━━━━━ Information provided ━━━━━
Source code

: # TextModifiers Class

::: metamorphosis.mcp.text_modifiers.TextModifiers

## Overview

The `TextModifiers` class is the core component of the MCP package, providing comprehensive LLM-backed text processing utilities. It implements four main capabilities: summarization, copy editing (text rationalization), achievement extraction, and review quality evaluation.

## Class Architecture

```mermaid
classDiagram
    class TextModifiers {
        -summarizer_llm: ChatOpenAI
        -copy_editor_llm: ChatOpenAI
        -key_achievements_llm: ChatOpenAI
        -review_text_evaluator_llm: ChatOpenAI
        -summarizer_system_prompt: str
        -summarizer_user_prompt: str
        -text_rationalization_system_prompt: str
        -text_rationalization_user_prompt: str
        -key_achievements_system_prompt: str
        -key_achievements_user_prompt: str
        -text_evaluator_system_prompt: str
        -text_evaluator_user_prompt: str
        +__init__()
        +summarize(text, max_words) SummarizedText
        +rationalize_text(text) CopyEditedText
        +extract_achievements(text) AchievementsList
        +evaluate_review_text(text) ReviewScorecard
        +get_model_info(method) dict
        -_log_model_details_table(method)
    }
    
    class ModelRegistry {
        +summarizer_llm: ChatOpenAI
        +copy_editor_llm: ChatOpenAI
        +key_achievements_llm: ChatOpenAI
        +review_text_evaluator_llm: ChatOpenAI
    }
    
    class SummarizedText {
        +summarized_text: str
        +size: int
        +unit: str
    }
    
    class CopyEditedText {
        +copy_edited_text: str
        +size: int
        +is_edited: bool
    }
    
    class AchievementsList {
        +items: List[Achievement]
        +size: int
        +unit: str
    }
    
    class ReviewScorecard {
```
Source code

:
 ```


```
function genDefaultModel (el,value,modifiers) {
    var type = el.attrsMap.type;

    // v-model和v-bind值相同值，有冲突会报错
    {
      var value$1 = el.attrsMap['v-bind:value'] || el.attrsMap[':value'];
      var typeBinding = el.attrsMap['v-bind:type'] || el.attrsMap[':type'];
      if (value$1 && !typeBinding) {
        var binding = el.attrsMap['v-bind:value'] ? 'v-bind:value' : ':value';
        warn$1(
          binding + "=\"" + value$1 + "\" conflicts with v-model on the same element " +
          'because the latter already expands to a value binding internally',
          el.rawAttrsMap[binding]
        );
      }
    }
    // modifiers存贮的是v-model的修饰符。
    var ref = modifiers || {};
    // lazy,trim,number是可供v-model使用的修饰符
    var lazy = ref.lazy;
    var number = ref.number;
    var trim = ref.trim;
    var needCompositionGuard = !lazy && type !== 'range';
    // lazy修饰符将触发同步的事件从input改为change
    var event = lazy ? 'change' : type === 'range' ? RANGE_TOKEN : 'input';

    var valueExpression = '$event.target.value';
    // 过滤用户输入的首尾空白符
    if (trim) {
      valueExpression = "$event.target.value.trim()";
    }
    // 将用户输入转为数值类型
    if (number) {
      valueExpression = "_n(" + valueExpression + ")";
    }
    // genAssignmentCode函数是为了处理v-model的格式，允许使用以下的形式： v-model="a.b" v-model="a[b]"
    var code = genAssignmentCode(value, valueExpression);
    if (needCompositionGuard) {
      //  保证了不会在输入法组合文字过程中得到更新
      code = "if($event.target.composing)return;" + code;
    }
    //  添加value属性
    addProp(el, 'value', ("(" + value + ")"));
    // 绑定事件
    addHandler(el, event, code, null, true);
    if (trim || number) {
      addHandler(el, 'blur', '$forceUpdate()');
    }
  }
━━━━━
= Task to carry out =
From the first line to the last, copy the records without alteration.

= Exercise answer =
Source code

: # TextModifiers Class

::: metamorphosis.mcp.text_modifiers.TextModifiers

## Overview

The `TextModifiers` class is the core component of the MCP package, providing comprehensive LLM-backed text processing utilities. It implements four main capabilities: summarization, copy editing (text rationalization), achievement extraction, and review quality evaluation.

## Class Architecture

```mermaid
classDiagram
    class TextModifiers {
        -summarizer_llm: ChatOpenAI
        -copy_editor_llm: ChatOpenAI
        -key_achievements_llm: ChatOpenAI
        -review_text_evaluator_llm: ChatOpenAI
        -summarizer_system_prompt: str
        -summarizer_user_prompt: str
        -text_rationalization_system_prompt: str
        -text_rationalization_user_prompt: str
        -key_achievements_system_prompt: str
        -key_achievements_user_prompt: str
        -text_evaluator_system_prompt: str
        -text_evaluator_user_prompt: str
        +__init__()
        +summarize(text, max_words) SummarizedText
        +rationalize_text(text) CopyEditedText
        +extract_achievements(text) AchievementsList
        +evaluate_review_text(text) ReviewScorecard
        +get_model_info(method) dict
        -_log_model_details_table(method)
    }
    
    class ModelRegistry {
        +summarizer_llm: ChatOpenAI
        +copy_editor_llm: ChatOpenAI
        +key_achievements_llm: ChatOpenAI
        +review_text_evaluator_llm: ChatOpenAI
    }
    
    class SummarizedText {
        +summarized_text: str
        +size: int
        +unit: str
    }
    
    class CopyEditedText {
        +copy_edited_text: str
        +size: int
        +is_edited: bool
    }
    
    class AchievementsList {
        +items: List[Achievement]
        +size: int
        +unit: str
    }
    
    class ReviewScorecard {
```
Source code

:
 ```


```
function genDefaultModel (el,value,modifiers) {
    var type = el.attrsMap.type;

    // v-model和v-bind值相同值，有冲突会报错
    {
      var value$1 = el.attrsMap['v-bind:value'] || el.attrsMap[':value'];
      var typeBinding = el.attrsMap['v-bind:type'] || el.attrsMap[':type'];
      if (value$1 && !typeBinding) {
        var binding = el.attrsMap['v-bind:value'] ? 'v-bind:value' : ':value';
        warn$1(
          binding + "=\"" + value$1 + "\" conflicts with v-model on the same element " +
          'because the latter already expands to a value binding internally',
          el.rawAttrsMap[binding]
        );
      }
    }
    // modifiers存贮的是v-model的修饰符。
    var ref = modifiers || {};
    // lazy,trim,number是可供v-model使用的修饰符
    var lazy = ref.lazy;
    var number = ref.number;
    var trim = ref.trim;
    var needCompositionGuard = !lazy && type !== 'range';
    // lazy修饰符将触发同步的事件从input改为change
    var event = lazy ? 'change' : type === 'range' ? RANGE_TOKEN : 'input';

    var valueExpression = '$event.target.value';
    // 过滤用户输入的首尾空白符
    if (trim) {
      valueExpression = "$event.target.value.trim()";
    }
    // 将用户输入转为数值类型
    if (number) {
      valueExpression = "_n(" + valueExpression + ")";
    }
    // genAssignmentCode函数是为了处理v-model的格式，允许使用以下的形式： v-model="a.b" v-model="a[b]"
    var code = genAssignmentCode(value, valueExpression);
    if (needCompositionGuard) {
      //  保证了不会在输入法组合文字过程中得到更新
      code = "if($event.target.composing)return;" + code;
    }
    //  添加value属性
    addProp(el, 'value', ("(" + value + ")"));
    // 绑定事件
    addHandler(el, event, code, null, true);
    if (trim || number) {
      addHandler(el, 'blur', '$forceUpdate()');
    }
  }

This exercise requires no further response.